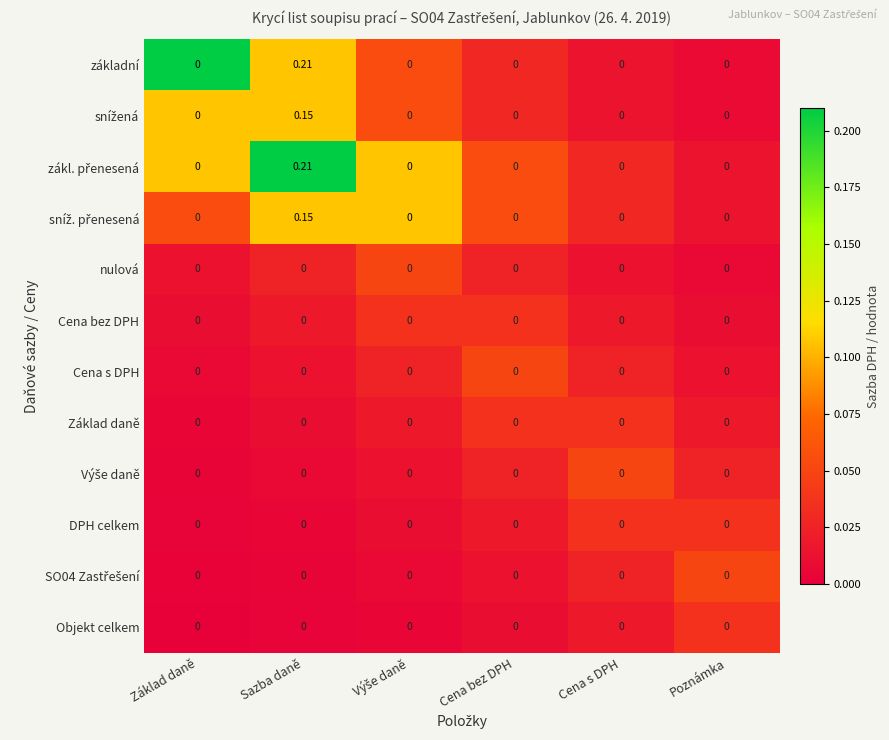

How many data points does each series have?

6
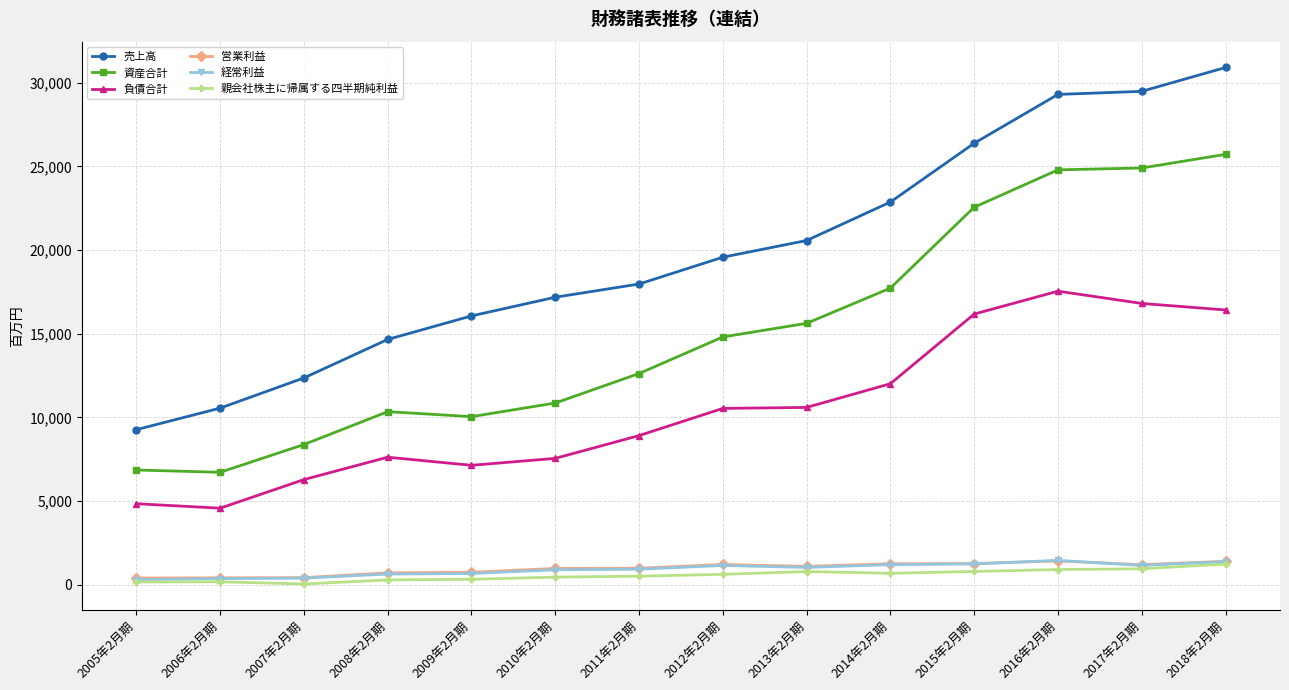

Between 2006年2月期 and 2017年2月期, which series saw the biggest shift?

売上高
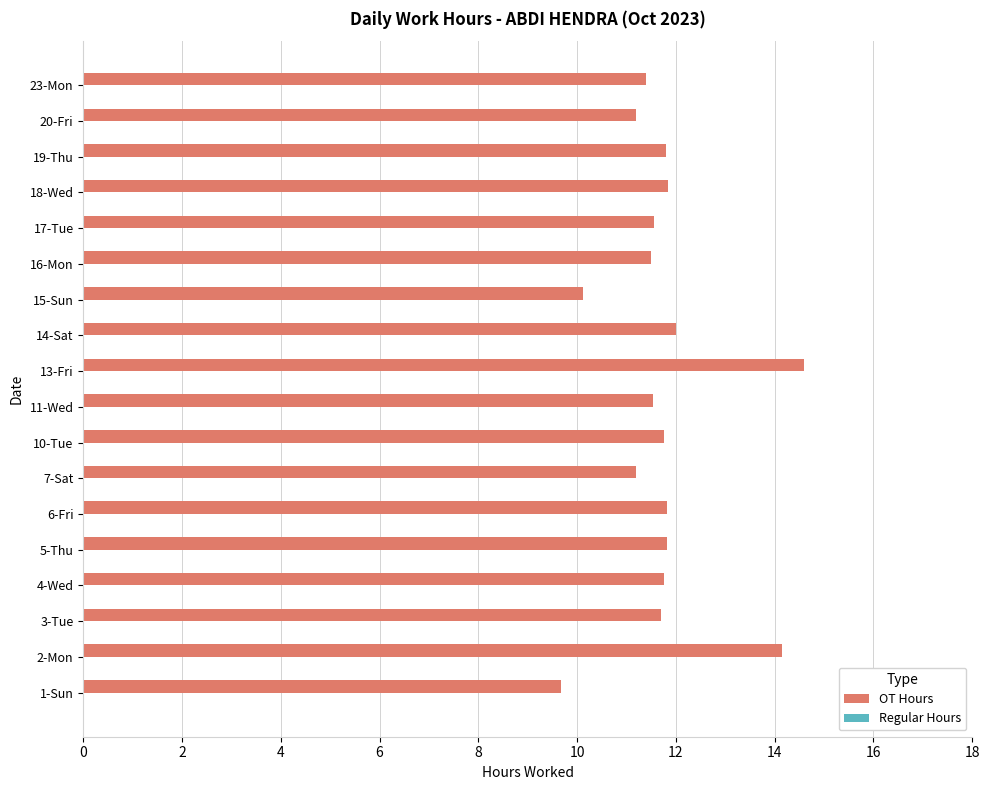

Between 2-Mon and 4-Wed, which is larger?

2-Mon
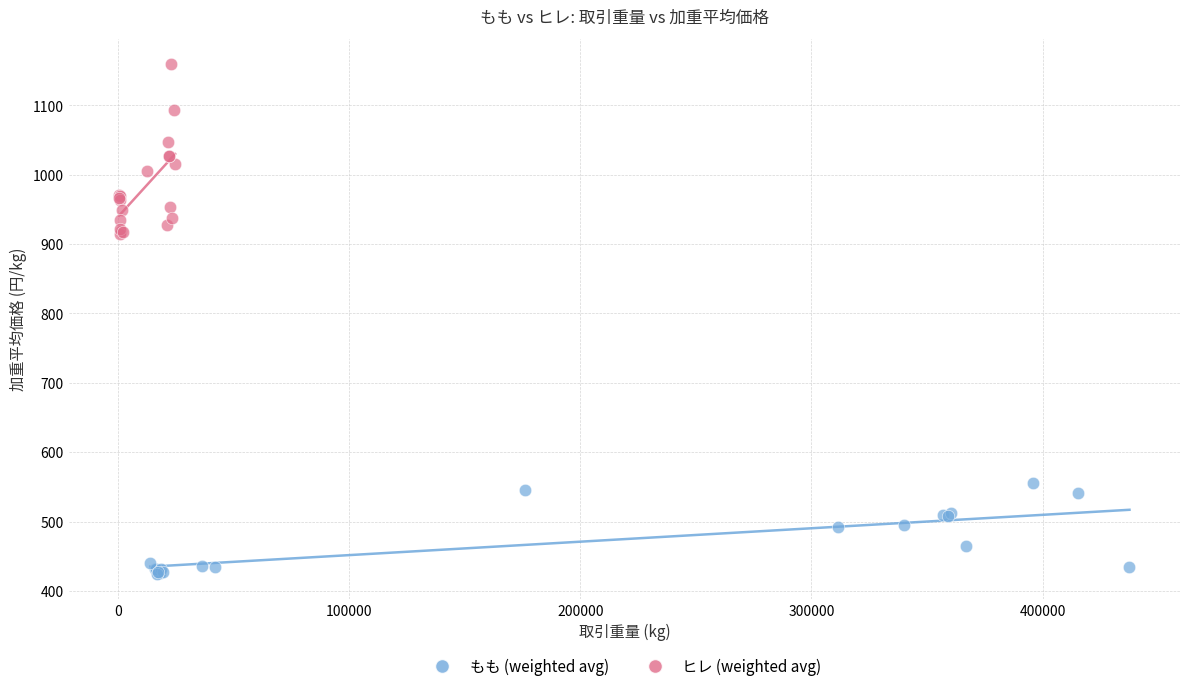

What are all the series names shown in the legend?

もも (weighted avg), ヒレ (weighted avg)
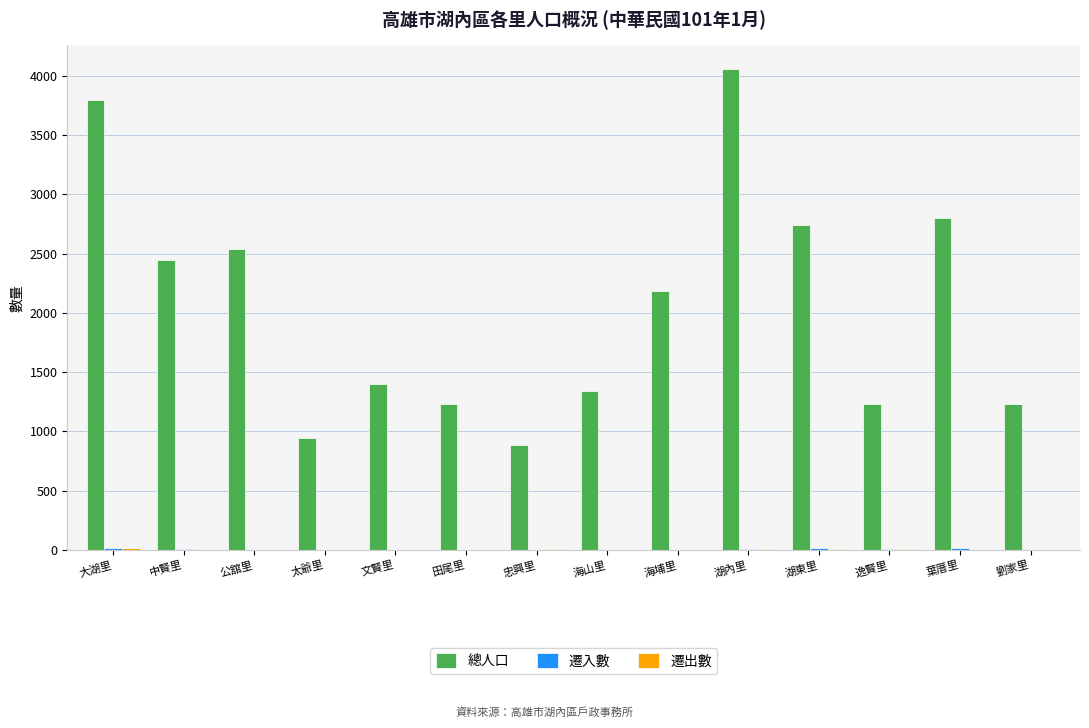

What is the sum of all 總人口 values?

28825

:: TO DO ::
Please rewrite every line of the entries above as a JSON list of strings, one string per line, skipping blank lines and leaving the pictures out.

:: RESULT ::
[
  "How many data points does each series have?",
  "6",
  "Between 2006年2月期 and 2017年2月期, which series saw the biggest shift?",
  "売上高",
  "Between 2-Mon and 4-Wed, which is larger?",
  "2-Mon",
  "What are all the series names shown in the legend?",
  "もも (weighted avg), ヒレ (weighted avg)",
  "What is the sum of all 總人口 values?",
  "28825"
]